Carl McHugh’s header late on against Villa was a magnificent moment. They’d pulled a goal back and everyone probably thought that was our best chance of making the final up in smoke, but we never let our heads drop, this team never gives in. When it hit the back of the net it was just brilliant.
Was that the most celebrated moment, too?
No, because we didn’t want to disrespect Villa with the second leg to come. We were pleased of course but it wouldn’t have been right to go in their faces with an overboard celebration. We enjoyed it, but knew there was more work to do. For me, beating Arsenal was the most ecstatic moment. To knock out a great team like that was unreal. Not that we went out afterwards though; nights out have gone on the backburner this season because we’ve had too many games.
Are you more nervous or excited about this all-important return leg against Villa?
A mixture of both, but I still feel we have nothing to lose. In my mind, Aston Villa are still strong favourites to go through, as they are easily capable of scoring two early goals and leveling the tie. Can we produce heroics again? It’s a massive challenge for us, and a huge test of our mentality. We’ll be strong and stay together. Hopefully it will be enough.
Will progressing from this second leg be the hardest task of all?
Yes I think so. It will even more difficult than playing Arsenal at home. Villa Park is a big stadium and we don’t know how the lads will deal with it. It should be an open game because Villa won’t be cagey, they have to get straight down to business and go for it. Being so close to Wembley also makes this even more difficult, of course.
Do you think you’re in for a busy night?
Definitely. To be honest I expect a bombardment on my goal from minute one to minute 95. Hopefully my defenders and I will be able to have another one of those nights where everything goes our way, and that we can stand firm. It’s going to take a really big performance from all of us to keep Villa out on their home patch.
Will Bradford take a positive or defensive approach?
We have to get the balance right.

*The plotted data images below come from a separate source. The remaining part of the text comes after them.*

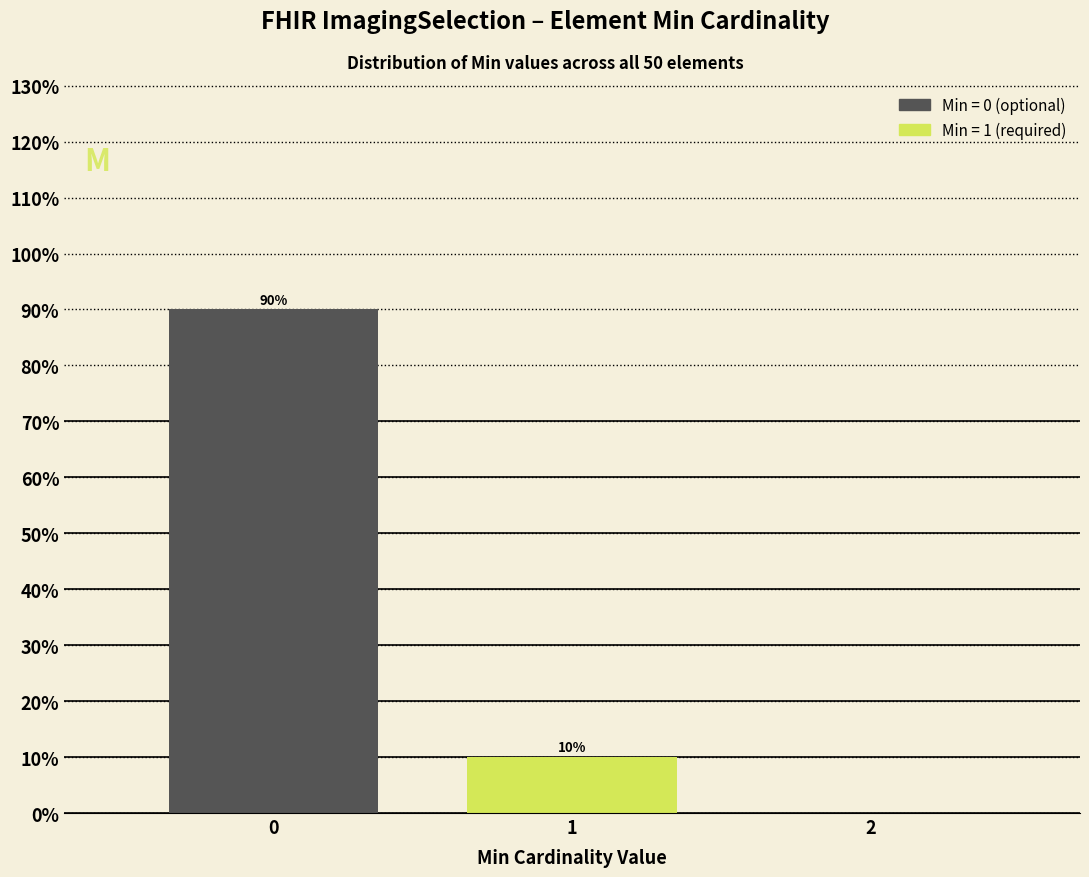

Reading left to right, list all the values displayed in this chart.

0=90	1=10	2=0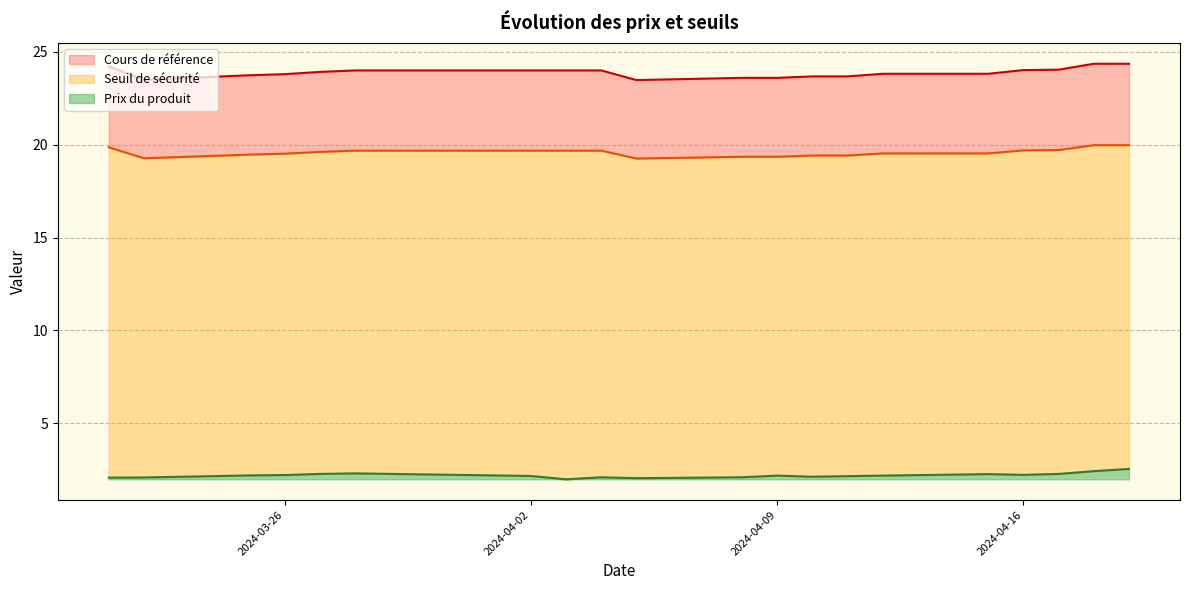

At which category is the sum across all series the highest?

2024-04-19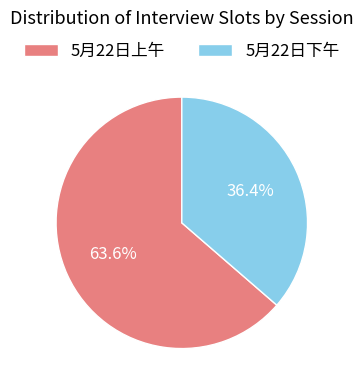

Do 5月22日上午 and 5月22日下午 together represent more than half of the pie?

Yes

You see it all the time in matches when a side gets in front and then tries to sit on what they have, and it can backfire easily. We can’t afford to leave too many gaps open by being overly ambitious, but if we score then that will give us a real advantage. It won’t be easy for us to get the balancing act right. A very solid display will be required.
You have a strike force that can worry Villa though, don’t you?
We do. James Hanson is a great target man, who gives us an out ball when we’re in trouble. If we hit 10 balls up to him, he’ll win it nine times. Nahki Wells has caught the eye too and his pace frightens defenders. If we need to score a goal out of nothing, Nahki Wells is the man.
How much credit does Phil Parkinson have to take?
He’s picking the right teams and choosing the right tactics isn’t he? The manager is doing a great job. He might look cool on the sideline but he will also let the lads have it in the dressing room if we don’t follow his instructions, so he has two sides to his management style. This season’s exploits have given him great exposure as a manager, as it has for the players, too.
Does it feel like the whole country is desperate for Bradford to make the Capital One Cup Final?
People in the UK love an underdog and that’s why we’re getting so much support. So many people we’ve met have said ‘well done’ and wished us luck for the second leg. When we used to stay at hotels before away games, other guests would ask which team we were and respond with an, ‘oh, alright’ and walk off, but now everybody wants to stop and have a chat, telling us how much they’ve enjoyed our exploits. It seems like the entire nation is behind us now, and that’s wonderful for a great club like this to savour.
Have you dared to imagine walking out at Wembley for the final?
As a group we’ve avoided talking about it, but with so many matches to focus on that’s been easier than you might imagine. As for me, yes of course I’ve thought about Wembley, but when I do so, I quickly stop myself. If we reach the final, then I won’t be able to stop dreaming about it.